(Recorded data)
◇ ◇ ◇ ◇
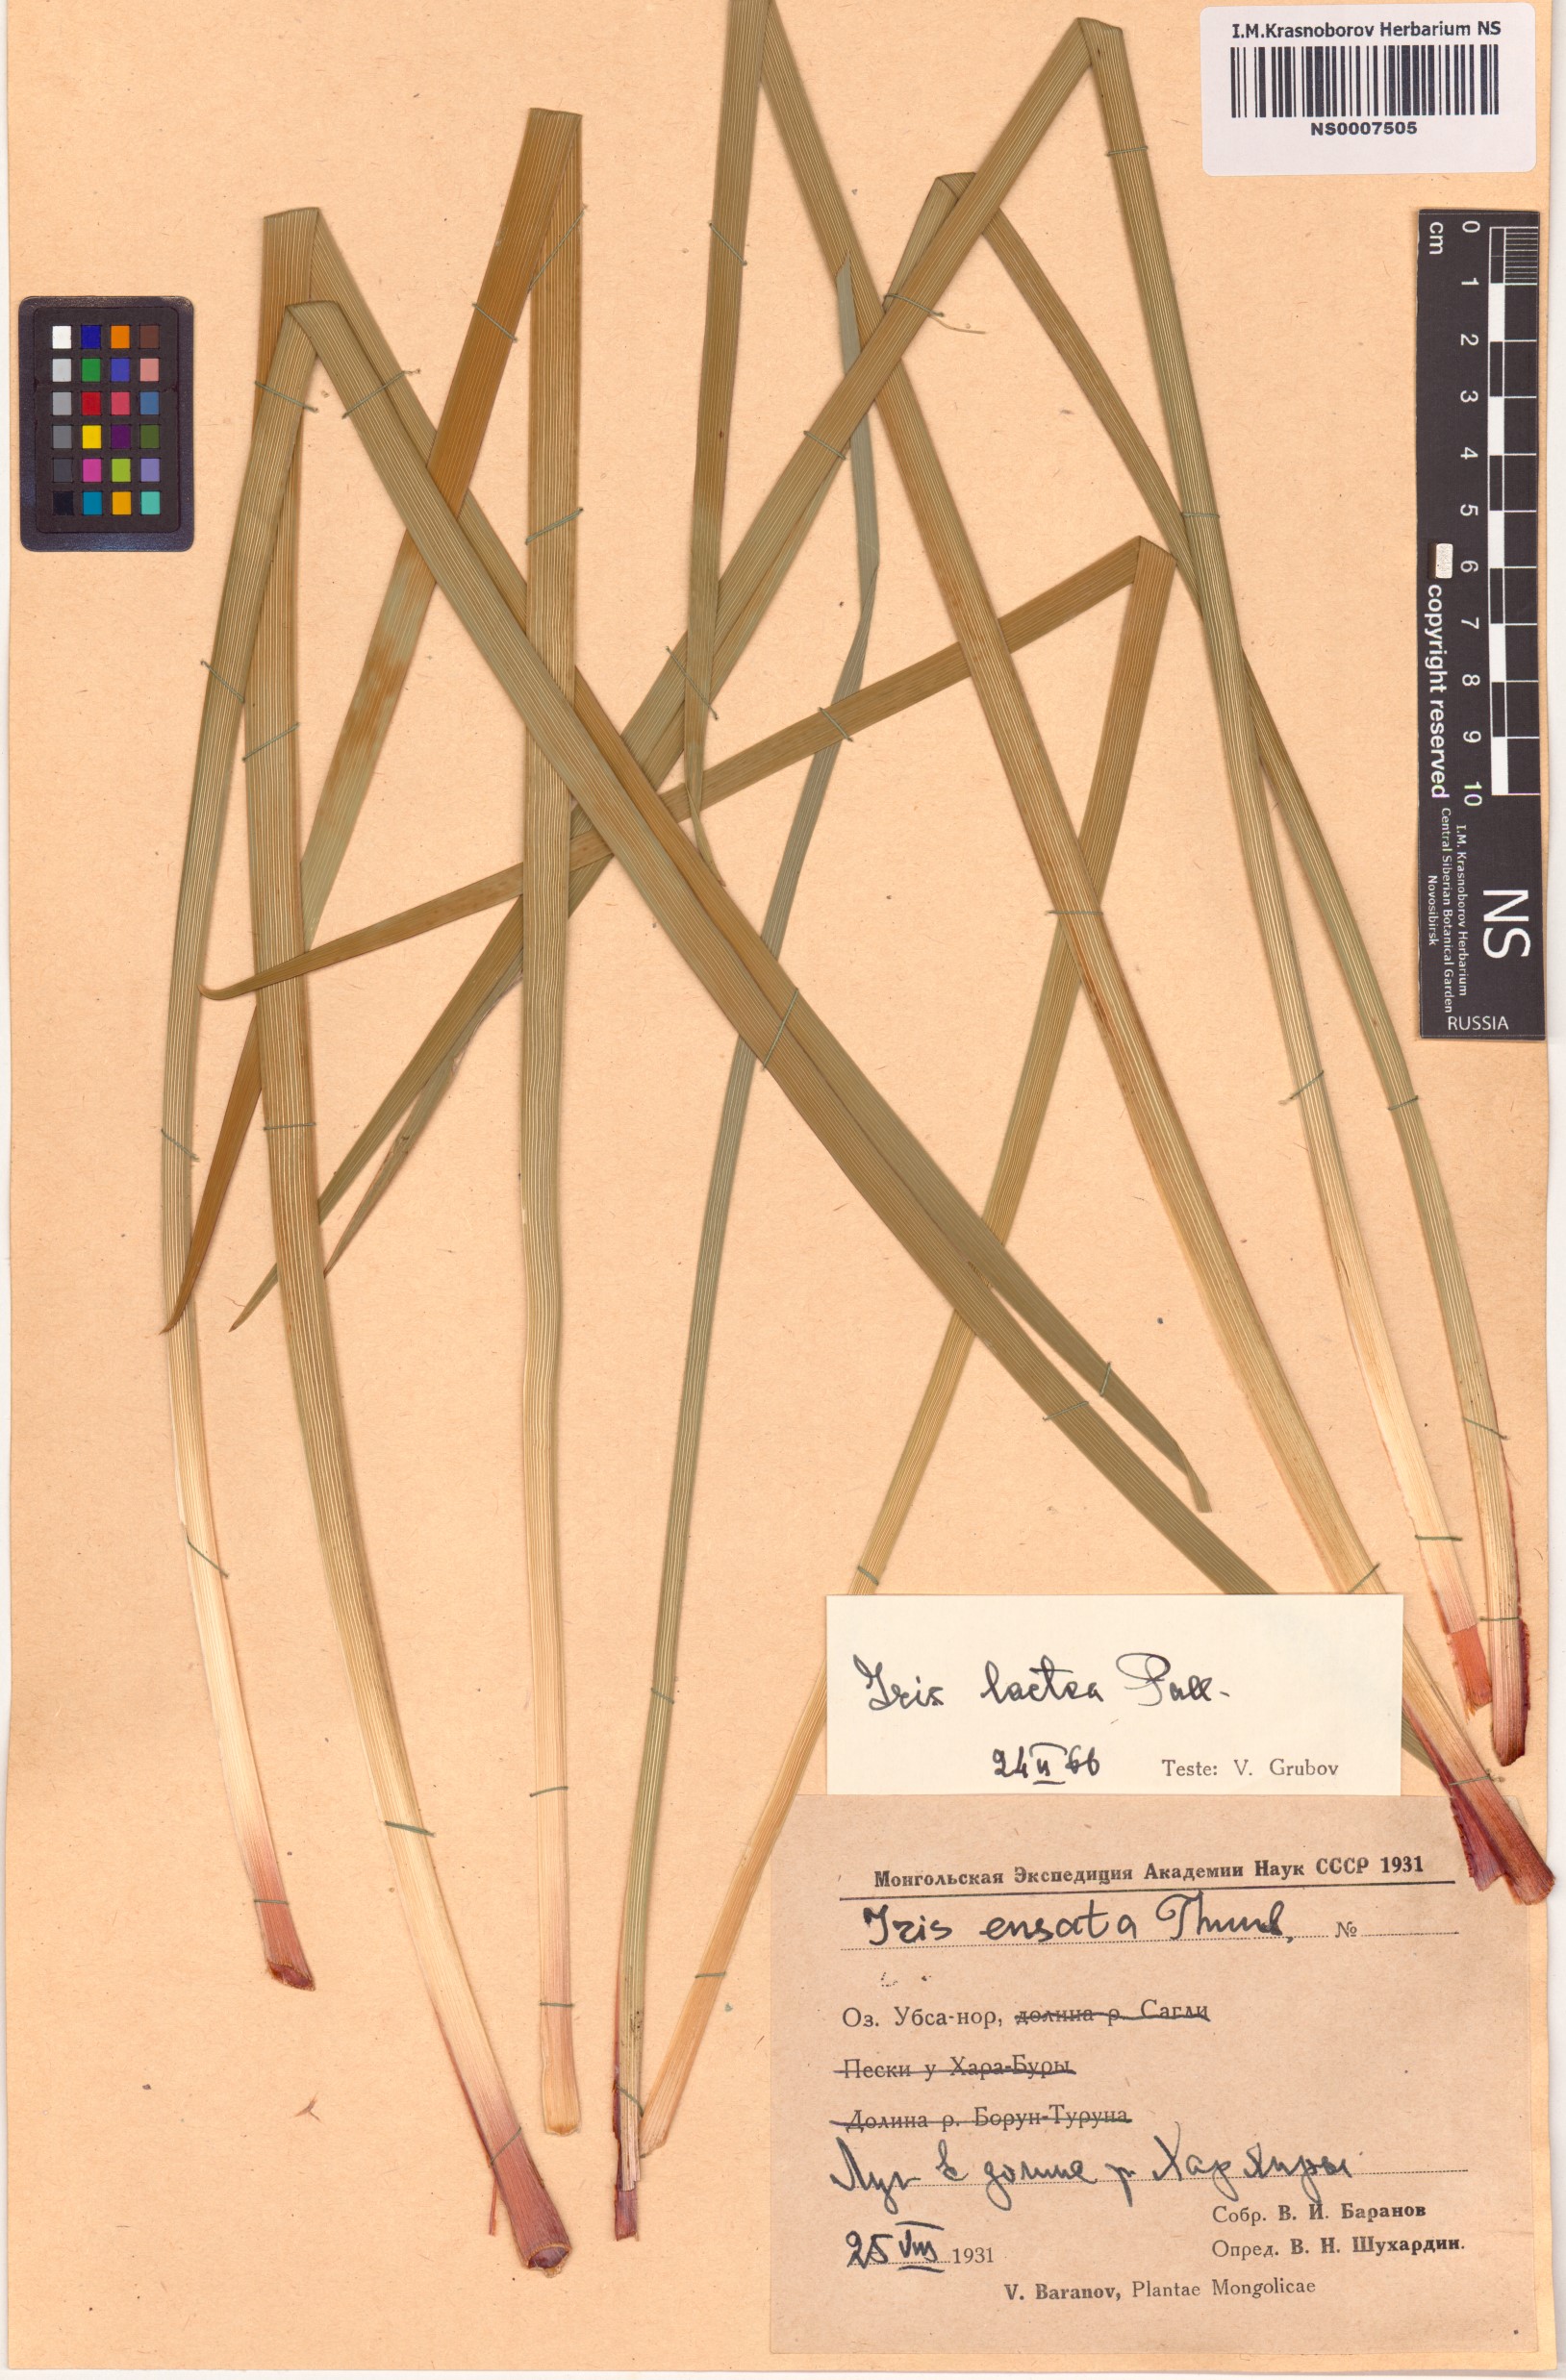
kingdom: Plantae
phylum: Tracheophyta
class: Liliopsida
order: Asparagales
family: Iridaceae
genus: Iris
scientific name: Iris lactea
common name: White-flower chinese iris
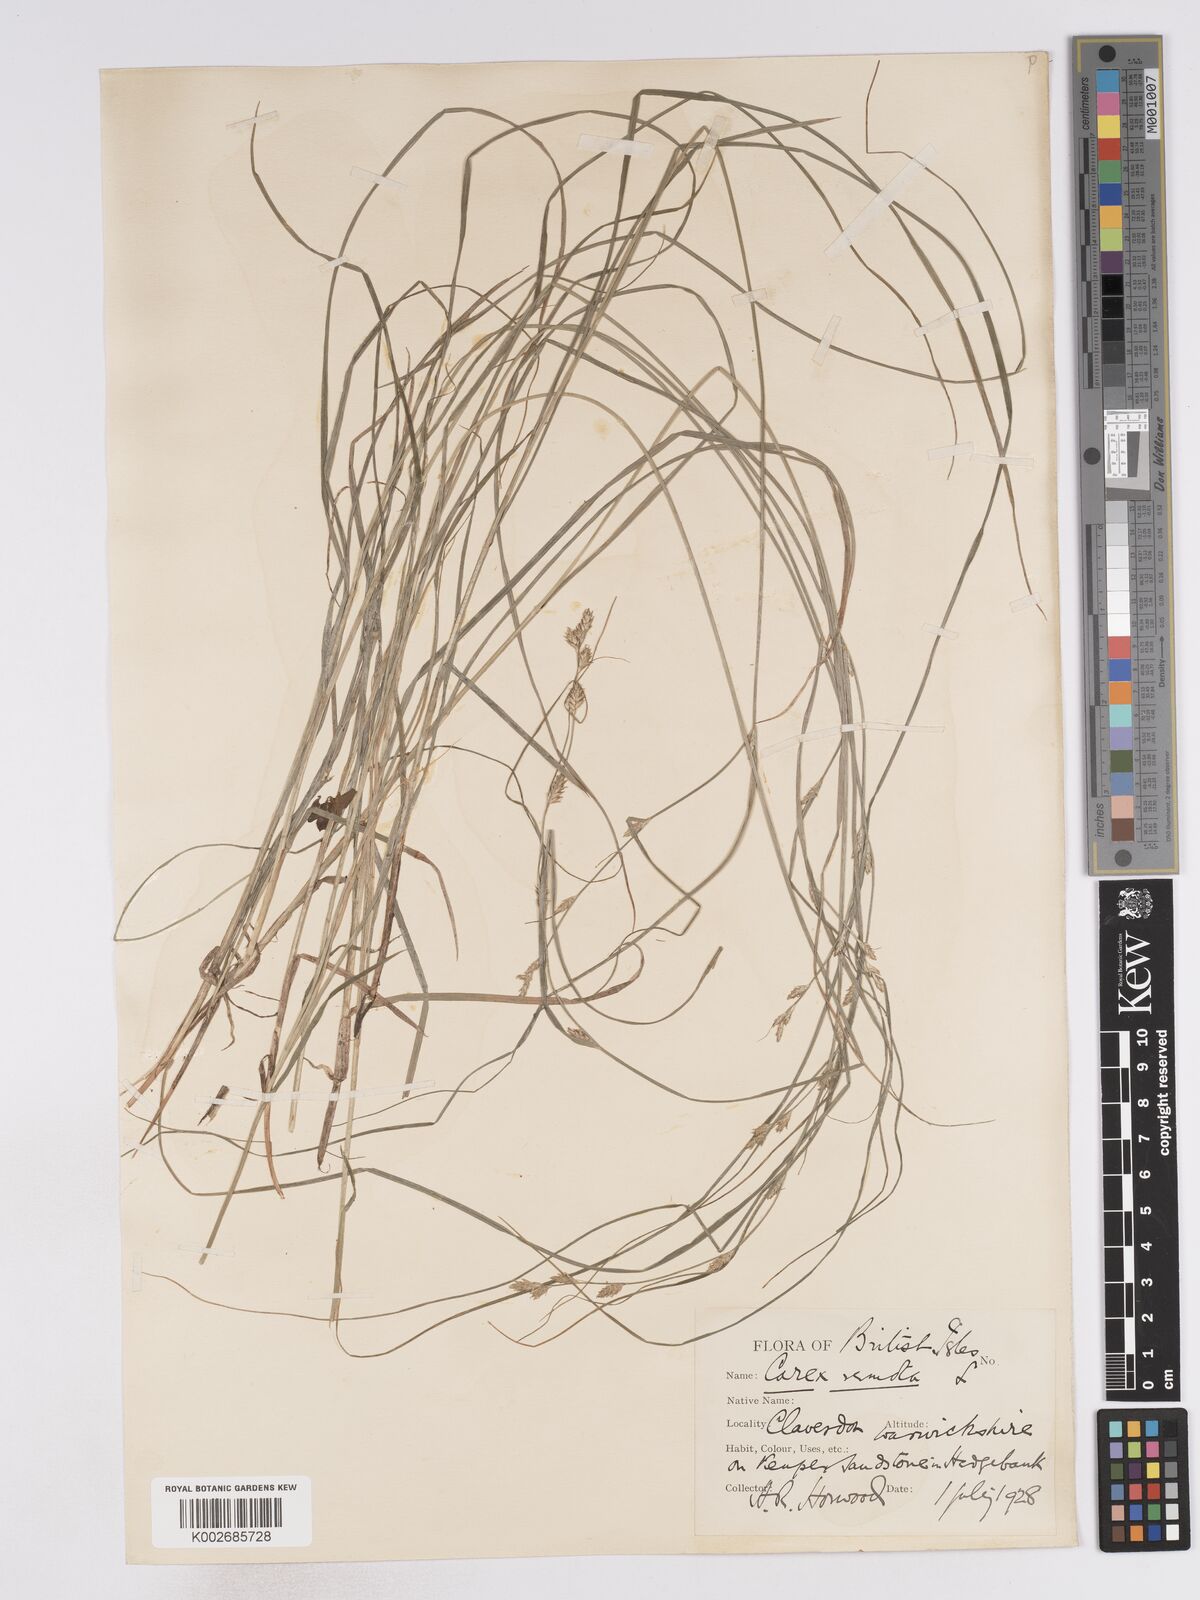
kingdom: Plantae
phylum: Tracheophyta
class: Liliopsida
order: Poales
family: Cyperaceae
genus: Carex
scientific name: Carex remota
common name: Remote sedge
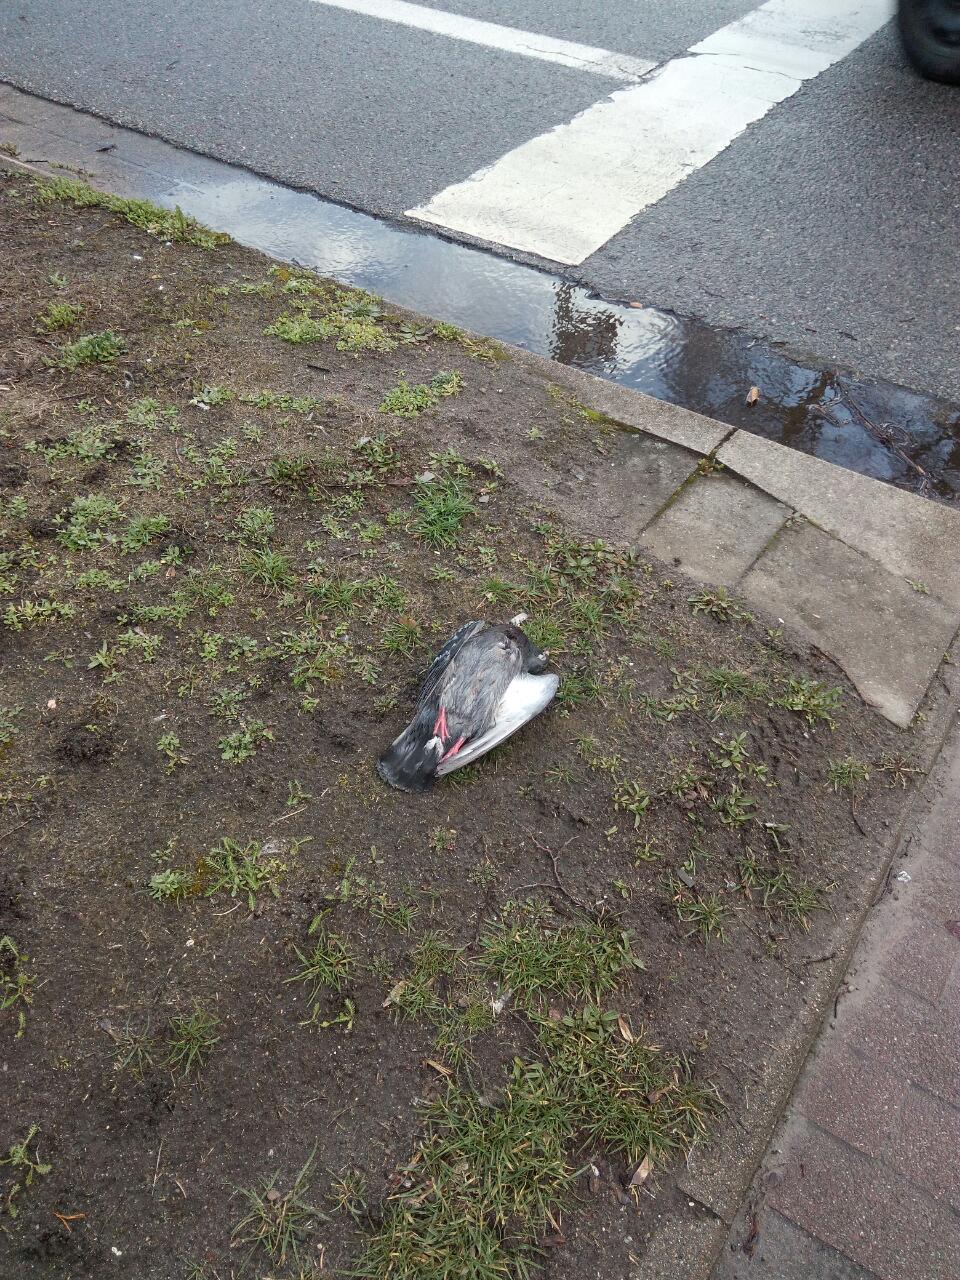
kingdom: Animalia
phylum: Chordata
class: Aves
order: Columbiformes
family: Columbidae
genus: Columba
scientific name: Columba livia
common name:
◇ ◇ ◇ ◇
PROBLEM TO SOLVE>
Please transcribe the rows word for word, from the start through the line that contains "genus: Carex", and leave the pictures out of your answer.

ANSWER FOR THE TASK>
kingdom: Plantae
phylum: Tracheophyta
class: Liliopsida
order: Asparagales
family: Iridaceae
genus: Iris
scientific name: Iris lactea
common name: White-flower chinese iris
kingdom: Plantae
phylum: Tracheophyta
class: Liliopsida
order: Poales
family: Cyperaceae
genus: Carex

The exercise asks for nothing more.